Rep. Schrier, the bill’s lead sponsor, said the legislation is a necessary step toward filling gaps in Medicare that make it hard for seniors and younger people with disabilities to afford the care they need.
“It really seems like a huge gap in care not to provide vision care, dental care, and hearing, when those things are so fundamental to our seniors.”
As cataracts tend to develop slowly, people may not be able to identify whether they’ve had a cataract until they get an eye exam. Among other complications, late diagnoses can lead to blindness. In addition, there are many other diagnoses that are even easier to miss without a simple vision check, such as glaucoma and macular degeneration.
According to proponents of the Medicare Vision Act, the potential for late diagnoses is compounded by cost barriers that dissuade large numbers of Medicare beneficiaries from seeking preventative care.
Schrier continued, “A lot of our seniors are living on a fixed income, and if they have to choose between getting an eye exam and putting food on the table, that’s just an unfair choice to have to make, and preventive vision care is a very worthy investment.”
In a recent statement provided to The Wire, Rep. DelBene’s office pointed out the significant pool of people covered under Medicare who report vision problems yet fail to receive preventative care:
“Roughly 20.5 million Medicare beneficiaries have vision problems, yet only 57 percent said they had received an eye examination during the previous year. So passing this bill will be important for seniors struggling with vision both in Washington state and around the country.”
Some public health advocates believe that the hesitation of seniors to seek preventative vision care due to high costs is merely one of many instances in which market incentives take precedent over access.
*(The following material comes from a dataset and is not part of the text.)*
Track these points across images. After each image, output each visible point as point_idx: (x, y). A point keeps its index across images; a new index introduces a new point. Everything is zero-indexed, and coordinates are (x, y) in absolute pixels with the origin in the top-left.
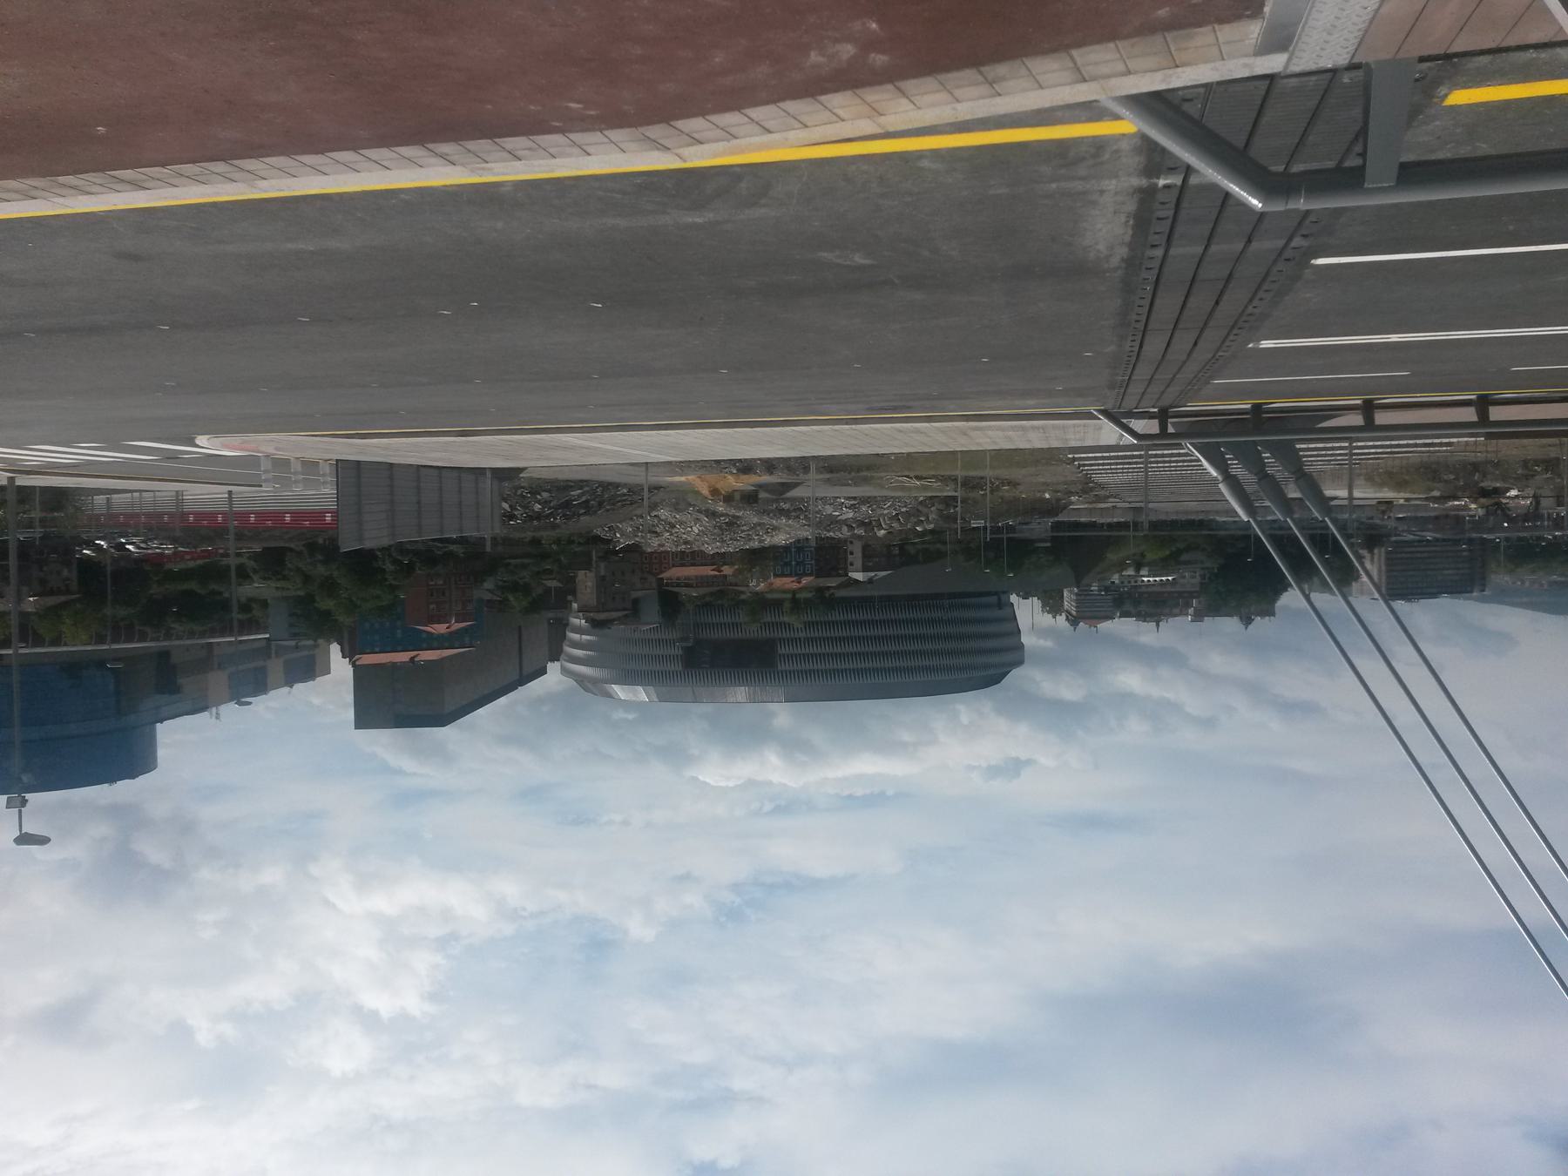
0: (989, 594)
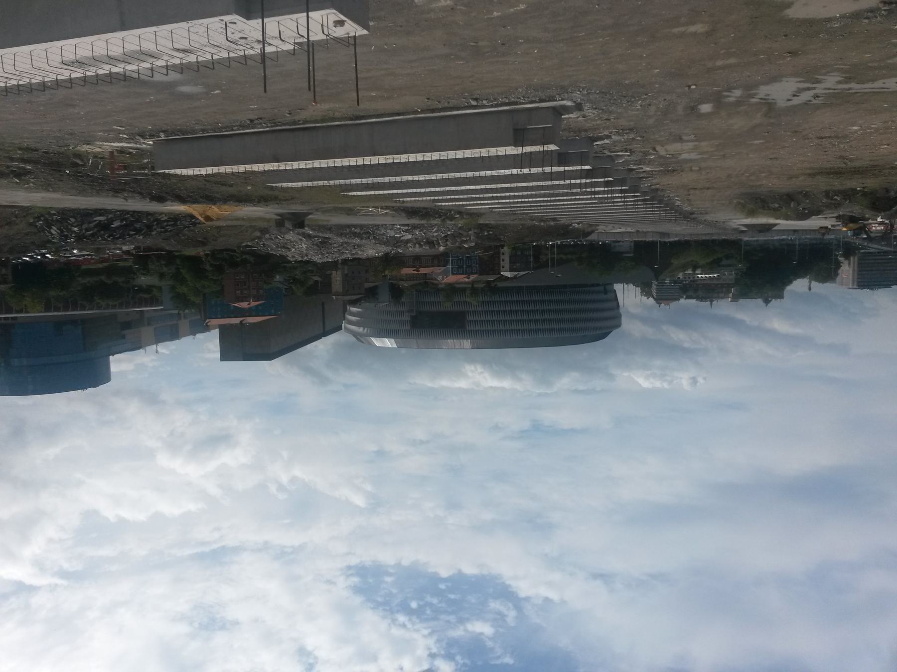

Sue Weston is a senior citizen from Vashon Island and a member of the Seattle-King County Advisory Council for Aging and Disability. Weston’s outlook on health care was shaped by the eleven years she spent living in Canada, and the five years she spent caring for her ailing mother after she returned.
“I cared for my mother for five years as she was dying of cancer and every month I had to fight to keep her on health insurance because her care was expensive and they wanted to drop her.”
In addition to the dearth of access and affordability for many Medicare beneficiaries, Schrier believes the fiscal concerns raised by some House Republicans during the recent Ways and Means Committee markup of health legislation are misguided, “We end up paying for healthcare one way or another. We either pay on the front end or pay on the back end, and if we pay on the back end we’re paying in the most expensive settings, like emergency rooms, hospital care, etc. If we pay on the front end, we catch diseases earlier when they’re less expensive.”
The Medicare Vision Act has passed through committee and a House floor vote is expected soon. Proponents of the bill are hoping for a companion bill in the Senate.